Thursday, July 31, 2014

Will ISIS Recruits Bring Jihad Home to the West?

Belgian scholars Chams Eddine Zaougui and Pieter Van Ostaeyen over at the New York Times argue at  that the threat of ISIS's Western recruits bringing jihad back to Europe has been overblown:
What draws these young men — and, to a lesser extent, women — to fight are what they regard as the indiscriminate killings of Muslim children, women and men in Syria. The use by President Bashar al-Assad’s regime of industrial-scale torture, barrel bombs and chemical attacks evokes a strong desire to defend fellow Muslims. 

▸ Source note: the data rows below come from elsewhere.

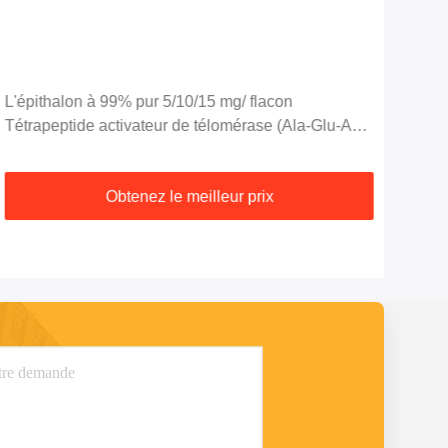
L'épithalon à 99% pur 5/10/15 mg/ flacon
Liva
Tétrapeptide activateur de télomérase (Ala-Glu-Asp-
Gly)
Obtenez le meilleur prix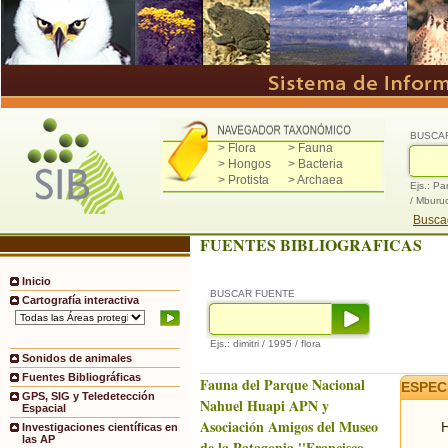
BUSCA
> Flora
> Fauna
> Hongos
> Bacteria
> Protista
> Archaea
Ejs.: Pa
/ Mburu
Buscad
FUENTES BIBLIOGRAFICAS
Inicio
BUSCAR FUENTE
Cartografía interactiva
Ejs.: dimitri / 1995 / flora
Sonidos de animales
Fuentes Bibliográficas
Fauna del Parque Nacional
ESPEC
GPS, SIG y Teledetección
Nahuel Huapi APN y
Espacial
Asociación Amigos del Museo
H
Investigaciones científicas en
las AP
de la Patagonia ''Francisco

This is the motive described by a former Dutch soldier known to us as Yilmaz, who became well known after being interviewed for a Dutch television news program. He said he had no intention of going back to the Netherlands unless it was to see his family — and certainly not to commit an attack in Europe. We, too, affirmed this by communicating with Yilmaz in Syria via his social networking account. Another Dutch fighter in Syria we contacted, the producer of the Dutch-made jihadist video “Oh Oh Aleppo,” is equally clear about his reasons for fighting in Syria; he expressed no intention of attacking the West.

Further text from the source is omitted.